Many Bounce Back and Business Interruption loan repayments will start to fall due after the initial repayment holidays. When you add in deferred VAT and self-assessment payment plan instalments you are looking at significant increases in monthly outgoings and that may lead to cashflow issues especially for businesses just re-opening or still struggling to get back to normal trading levels.


Lenders and HMRC will generally be understanding if approached in advance or immediately there is a problem, but perhaps less so if you miss a couple of months of instalments before any contact is made.

Make sure you have the paperwork and the evidence you need to support any grants claimed.

It is quite likely HMRC will eventually review a fair proportion of all claims over the next few years, either on a random sample basis or where overall figures suggest any cause for concern. With taxpayers expected to self-declare and repay any incorrect claims in the first instance, any subsequent discovery of deliberately false or negligent claims may well meet an iron fist if discovered at a later date.

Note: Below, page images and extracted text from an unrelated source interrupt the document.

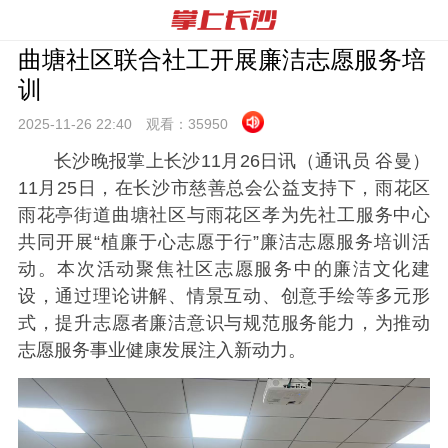
曲塘社区联合社工开展廉洁志愿服务培
训
2025-11-26 22:
40
观看：
35950
长沙晚报掌上长沙11月26日讯（通讯员 谷曼）
11月25日，在长沙市慈善总会公益支持下，雨花区
雨花亭街道曲塘社区与雨花区孝为先社工服务中心
共同开展“植廉于心志愿于行”廉洁志愿服务培训活
动。本次活动聚焦社区志愿服务中的廉洁文化建
设，通过理论讲解、情景互动、创意手绘等多元形
式，提升志愿者廉洁意识与规范服务能力，为推动
志愿服务事业健康发展注入新动力。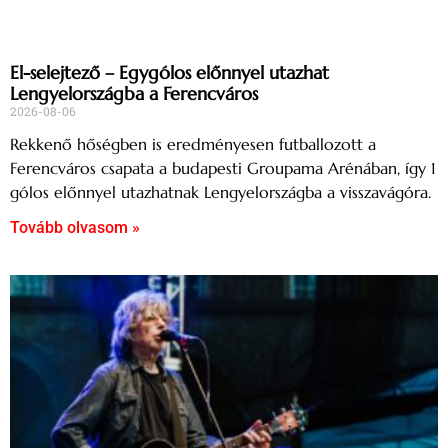
El-selejtező – Egygólos előnnyel utazhat
Lengyelországba a Ferencváros
2026-08-06
Rekkenő hőségben is eredményesen futballozott a
Ferencváros csapata a budapesti Groupama Arénában, így 1
gólos előnnyel utazhatnak Lengyelországba a visszavágóra.
Tovább olvasom »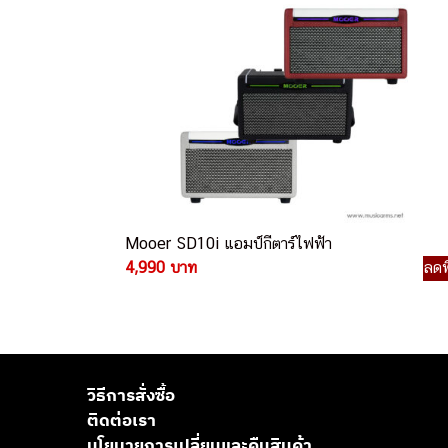
Mooer SD10i แอมป์กีตาร์ไฟฟ้า
4,990 บาท
ลดพ
วิธีการสั่งซื้อ
ติดต่อเรา
นโยบายการเปลี่ยนและคืนสินค้า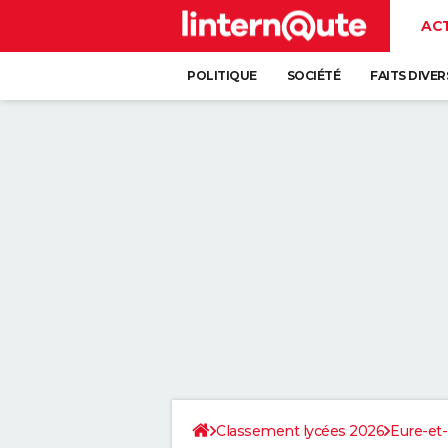
AC
POLITIQUE
SOCIÉTÉ
FAITS DIVER
Classement lycées 2026
Eure-et-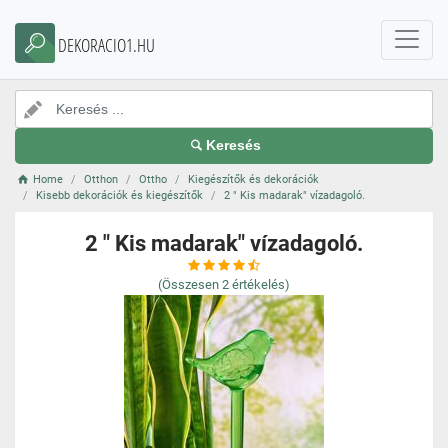
DEKORACIO1.HU
Keresés
Home
Otthon
Ottho
Kiegészítők és dekorációk
Kisebb dekorációk és kiegészítők
2 " Kis madarak" vízadagoló.
2 " Kis madarak" vízadagoló.
(Összesen
2
értékelés)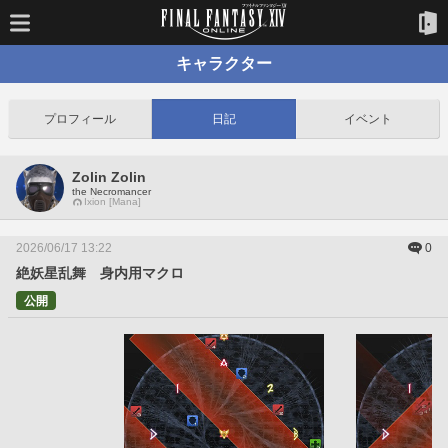
キャラクター
プロフィール
日記
イベント
Zolin Zolin
the Necromancer
Ixion [Mana]
2026/06/17 13:22
0
絶妖星乱舞 身内用マクロ
公開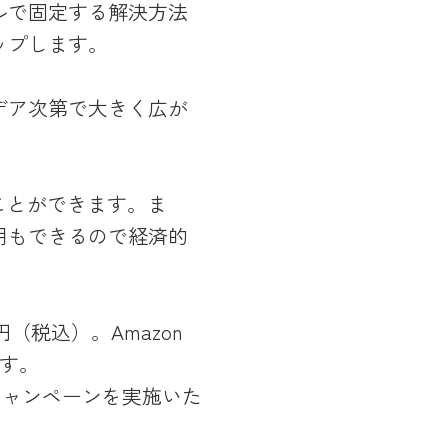
ルで固定する解決方法
ップします。
デア次第で大きく広が
ことができます。ま
用もできるので経済的
（税込）。Amazon
ます。
キャンペーンを実施いた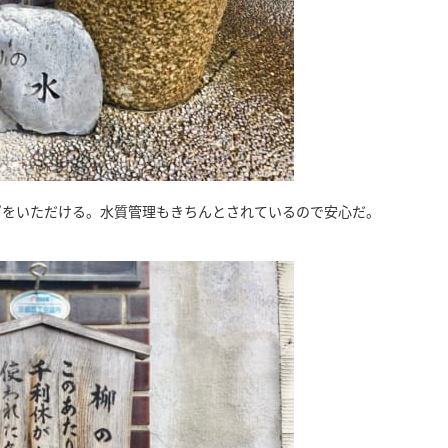
”をいただける。水質管理もきちんとされているので安心だ。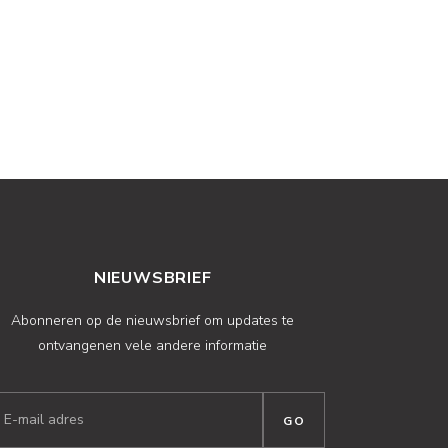
NIEUWSBRIEF
Abonneren op de nieuwsbrief om updates te
ontvangenen vele andere informatie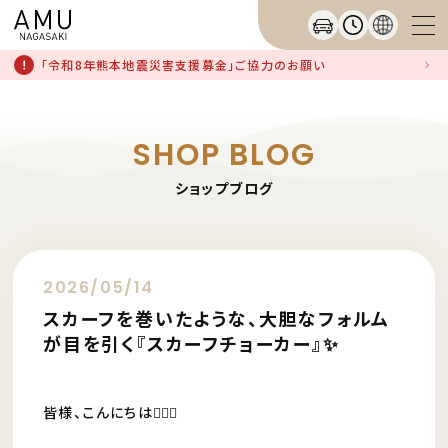
「令和8年熊本地震災害支援募金」ご協力のお願い
SHOP BLOG
ショップブログ
2026/05/14
スカーフを巻いたような、大胆なフォルム
が目を引く『スカーフチョーカー』✨
皆様、こんにちは🧚🏻‍♀️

For the furlough scheme, it is important that employers have and retain records of staff furlough agreements and records of working/non-working hours where partial furlough claims have been made. For the self-employed grants, it is important to have notes of how the business was adversely affected at the time the grants were claimed. Supporting notes made at the time, or certainly before memories fade, will assist in supporting claims made should HMRC raise any query.

The self-employment support grants (SEISS) are perhaps the area of most concern in terms of grants claimed compared to final turnover levels for 2020/21 and beyond. With the claims criteria for the earliest grants being fairly subjective and perhaps the individual having worked hard to recoup lost earnings when they were able later in 2020, we are seeing many cases where normal income levels were maintained for the 2020/21 year as a whole with SEISS grants claimed increasing income to above average levels.

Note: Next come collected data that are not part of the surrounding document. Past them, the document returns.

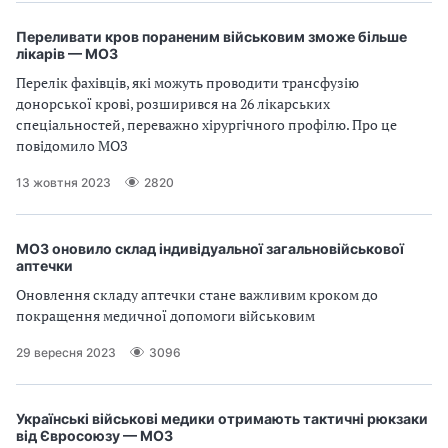
Переливати кров пораненим військовим зможе більше
лікарів — МОЗ
Перелік фахівців, які можуть проводити трансфузію
донорської крові, розширився на 26 лікарських
спеціальностей, переважно хірургічного профілю. Про це
повідомило МОЗ
13 жовтня 2023
2820
МОЗ оновило склад індивідуальної загальновійськової
аптечки
Оновлення складу аптечки стане важливим кроком до
покращення медичної допомоги військовим
29 вересня 2023
3096
Українські військові медики отримають тактичні рюкзаки
від Євросоюзу — МОЗ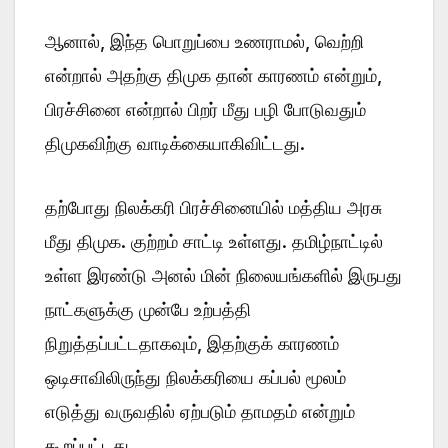
ஆனால், இந்த பொறுப்பை உணராமல், வெற்றி
என்றால் அதற்கு திமுக தான் காரணம் என்றும்,
பிரச்சினை என்றால் பிறர் மீது பழி போடுவதும்
திமுகவிற்கு வாடிக்கையாகிவிட்டது.
தற்போது நிலக்கரி பிரச்சினையில் மத்திய அரசு
மீது திமுக. குற்றம் சாட்டி உள்ளது. தமிழ்நாட்டில்
உள்ள இரண்டு அனல் மின் நிலையங்களில் இருபது
நாட்களுக்கு முன்பே உற்பத்தி
நிறுத்தப்பட்டதாகவும், இதற்குக் காரணம்
ஒடிசாவிலிருந்து நிலக்கரியை கப்பல் மூலம்
எடுத்து வருவதில் ஏற்படும் தாமதம் என்றும்
கூறப்பட்டது.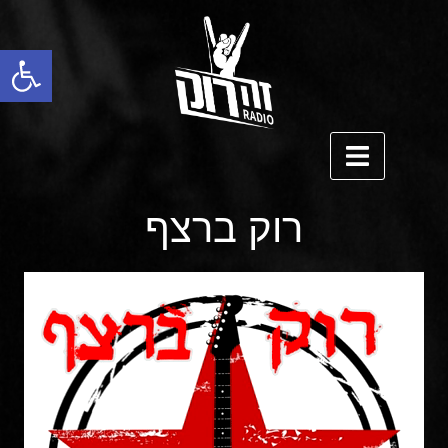
פתח סרגל נגישות
רוק ברצף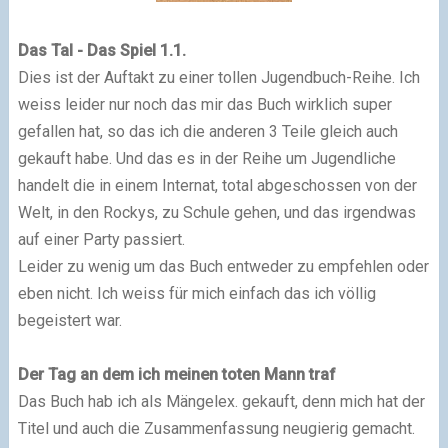
Das Tal - Das Spiel 1.1.
Dies ist der Auftakt zu einer tollen Jugendbuch-Reihe. Ich
weiss leider nur noch das mir das Buch wirklich super
gefallen hat, so das ich die anderen 3 Teile gleich auch
gekauft habe. Und das es in der Reihe um Jugendliche
handelt die in einem Internat, total abgeschossen von der
Welt, in den Rockys, zu Schule gehen, und das irgendwas
auf einer Party passiert.
Leider zu wenig um das Buch entweder zu empfehlen oder
eben nicht. Ich weiss für mich einfach das ich völlig
begeistert war.
Der Tag an dem ich meinen toten Mann traf
Das Buch hab ich als Mängelex. gekauft, denn mich hat der
Titel und auch die Zusammenfassung neugierig gemacht.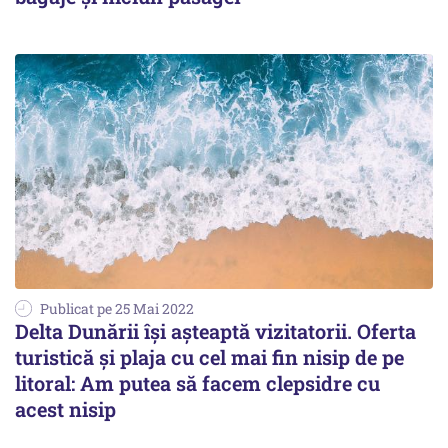
Publicat pe 25 Mai 2022
Delta Dunării își așteaptă vizitatorii. Oferta
turistică și plaja cu cel mai fin nisip de pe
litoral: Am putea să facem clepsidre cu
acest nisip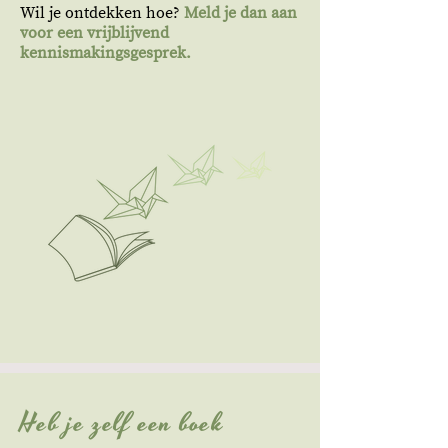
Wil je ontdekken hoe?
Meld je dan aan
voor een vrijblijvend
kennismakingsgesprek.
Heb je zelf een boek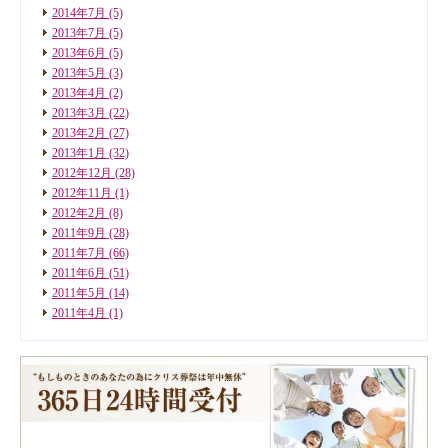
2014年7月
(5)
2013年7月
(5)
2013年6月
(5)
2013年5月
(3)
2013年4月
(2)
2013年3月
(22)
2013年2月
(27)
2013年1月
(32)
2012年12月
(28)
2012年11月
(1)
2012年2月
(8)
2011年9月
(28)
2011年7月
(66)
2011年6月
(51)
2011年5月
(14)
2011年4月
(1)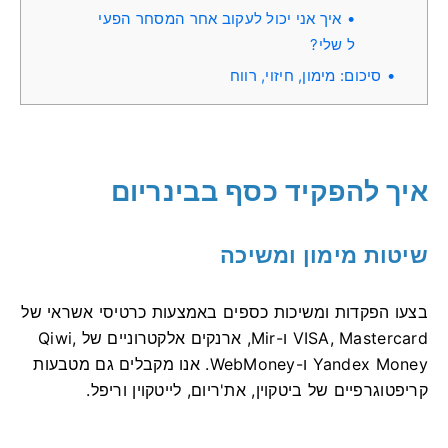
איך אני יכול לעקוב אחר המסחר הפעי
ל שלי?
סיכום: מימון, חיזוי, רווח
איך להפקיד כסף בבינריום
שיטות מימון ומשיכה
בצעו הפקדות ומשיכות כספים באמצעות כרטיסי אשראי של
VISA, Mastercard ו-Mir, ארנקים אלקטרוניים של Qiwi,
Yandex Money ו-WebMoney. אנו מקבלים גם מטבעות
קריפטוגרפיים של ביטקוין, את'ריום, לייטקוין וריפל.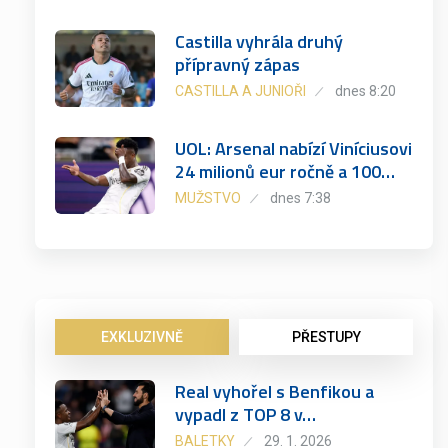
Castilla vyhrála druhý
přípravný zápas
CASTILLA A JUNIOŘI
dnes 8:20
UOL: Arsenal nabízí Viníciusovi
24 milionů eur ročně a 100…
MUŽSTVO
dnes 7:38
EXKLUZIVNĚ
PŘESTUPY
Real vyhořel s Benfikou a
vypadl z TOP 8 v…
BALETKY
29. 1. 2026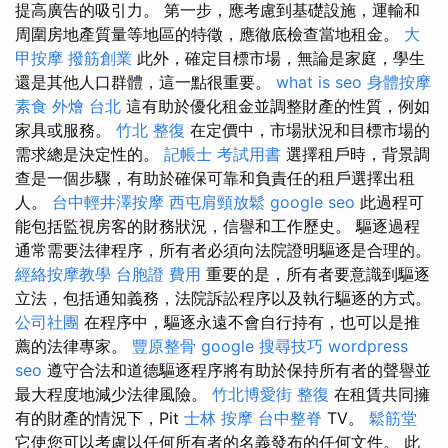
提高廣告的吸引力。 第一步，應考慮到基礎設施，運輸和
周圍房地產質量等地區的特徵，應徹底檢查當地租金。
大
甲按摩
撥筋創業
此外，確定目標市場，無論是家庭，學生
還是其他人口群體，這一點很重要。
what is seo
身體按摩
素食 外燴 台北
這有助於優化租金並調整財產的性質，例如
家具或服務。
竹北 整復
在定價中，市場狀況和目標市場的
需求總是決定性的。
記帳士 考試用書
選擇租戶時，背景調
查是一個步驟，有助於確保可靠和負責任的租戶選擇出租
人。
台中輕井澤按摩
西屯肩頸放鬆
google seo
此過程可
能包括監視房客的財務狀況，信譽和工作歷史。 驅逐過程
通常需要法律程序，所有者必須向法院證明驅逐是合理的。
經絡按摩教學
台胞證 費用
重要的是，所有者要意識到驅逐
立法，包括通知義務，法院訴訟程序以及執行驅逐的方式。
公司社團
在程序中，驅逐永遠不會自行持有，也可以是推
薦的法律專家。
豐原整骨
google 搜尋技巧
wordpress
seo
遵守合法和道德驅逐程序將有助於保持所有者的聲譽並
最大程度地減少法律風險。
竹北博愛街 整復
在租賃共同擁
有的財產的情況下，Pit
士林 按摩
台中整脊
TV。
鬆筋堂
它使您可以考慮以任何所有者的名義發布的任何文件。 此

Such cases will perhaps provide fairly low hanging fruit for review by HMRC so it is especially important to have notes and any other relevant evidence to support claims made by having a record of individual circumstances at the time any claims were made.


In the vast majority of cases, grants will have been legitimately claimed. However, with vague criteria including phrases such as ‘adversely affected’ and ‘reasonable belief’ and various other sometimes unfathomable small print, it seems fair to say that many claimants will have received communications from HMRC telling them they were eligible to claim and so assumed they were entitled to do so, whatever their circumstances.

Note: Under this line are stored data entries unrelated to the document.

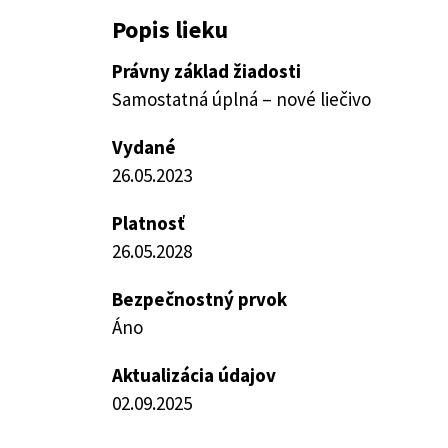
Popis lieku
Právny základ žiadosti
Samostatná úplná – nové liečivo
Vydané
26.05.2023
Platnosť
26.05.2028
Bezpečnostný prvok
Áno
Aktualizácia údajov
02.09.2025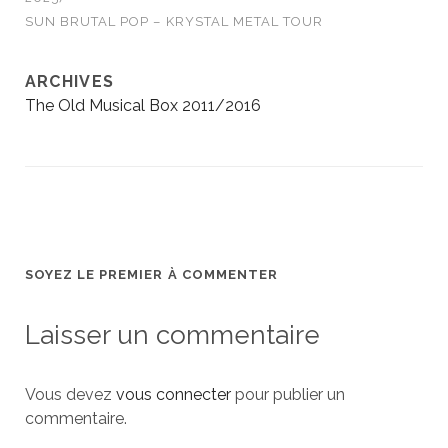
SUN BRUTAL POP – KRYSTAL METAL TOUR
ARCHIVES
The Old Musical Box 2011/2016
SOYEZ LE PREMIER À COMMENTER
Laisser un commentaire
Vous devez
vous connecter
pour publier un
commentaire.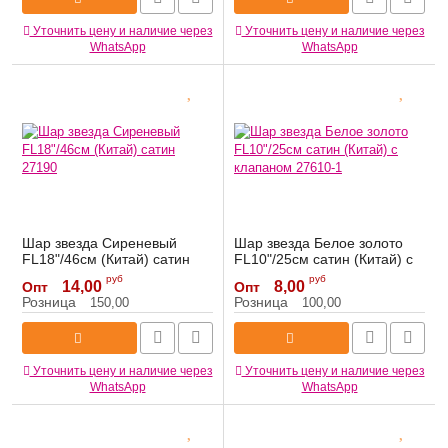
Уточнить цену и наличие через
Уточнить цену и наличие через
WhatsApp
WhatsApp
Шар звезда Сиреневый
Шар звезда Белое золото
FL18"/46см (Китай) сатин
FL10"/25см сатин (Китай) с
27190
клапаном 27610-1
руб
руб
14,00
8,00
Опт
Опт
Артикул:
27190
Артикул:
27610-1
Розница
Розница
150,00
100,00
Уточнить цену и наличие через
Уточнить цену и наличие через
WhatsApp
WhatsApp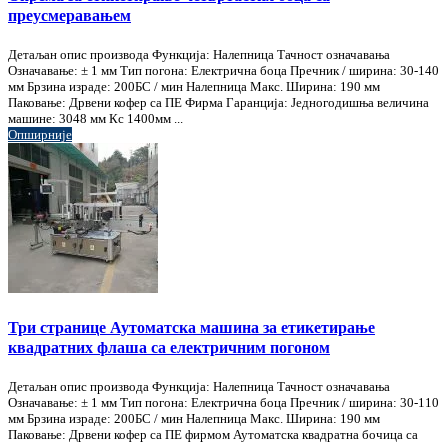
преусмеравањем
Детаљан опис производа Функција: Налепница Тачност означавања
Означавање: ± 1 мм Тип погона: Електрична боца Пречник / ширина: 30-140
мм Брзина израде: 200БС / мин Налепница Макс. Ширина: 190 мм
Паковање: Дрвени кофер са ПЕ Фирма Гаранција: Једногодишња величина
машине: 3048 мм Кс 1400мм ...
Опширније
Три странице Аутоматска машина за етикетирање
квадратних флаша са електричним погоном
Детаљан опис производа Функција: Налепница Тачност означавања
Означавање: ± 1 мм Тип погона: Електрична боца Пречник / ширина: 30-110
мм Брзина израде: 200БС / мин Налепница Макс. Ширина: 190 мм
Паковање: Дрвени кофер са ПЕ фирмом Аутоматска квадратна бочица са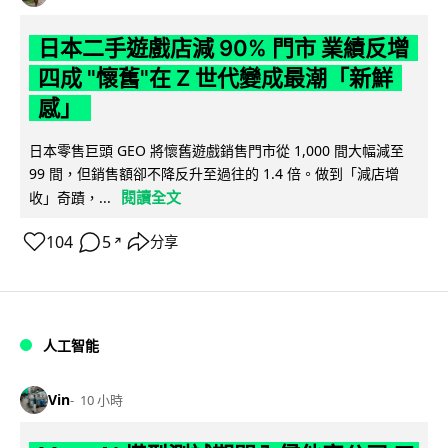
日本二手遊戲店減 90% 門市 業績反增
四成 "懷舊"在 Z 世代變成最潮「新鮮
感」
日本零售巨頭 GEO 將懷舊遊戲銷售門市從 1,000 間大幅減至
99 間，但銷售額卻不降反升至過往的 1.4 倍。做到「減店增
閱讀全文
收」奇蹟，...
104
5
分享
↗
人工智能
Vin
10 小時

In cases where SEISS grants have increased income beyond normal levels, there may be abnormally high self-assessment payments falling due in January 2022. Also, for subcontractors used to having tax deducted at source under the construction industry scheme, there may be unexpected tax payments in January as the grants will not have been subject to any such deduction.


I’d strongly recommended that the self-employed attend to their 2021 accounts and tax returns to confirm their upcoming tax payments as soon as possible to avoid any nasty last-minute surprises in January.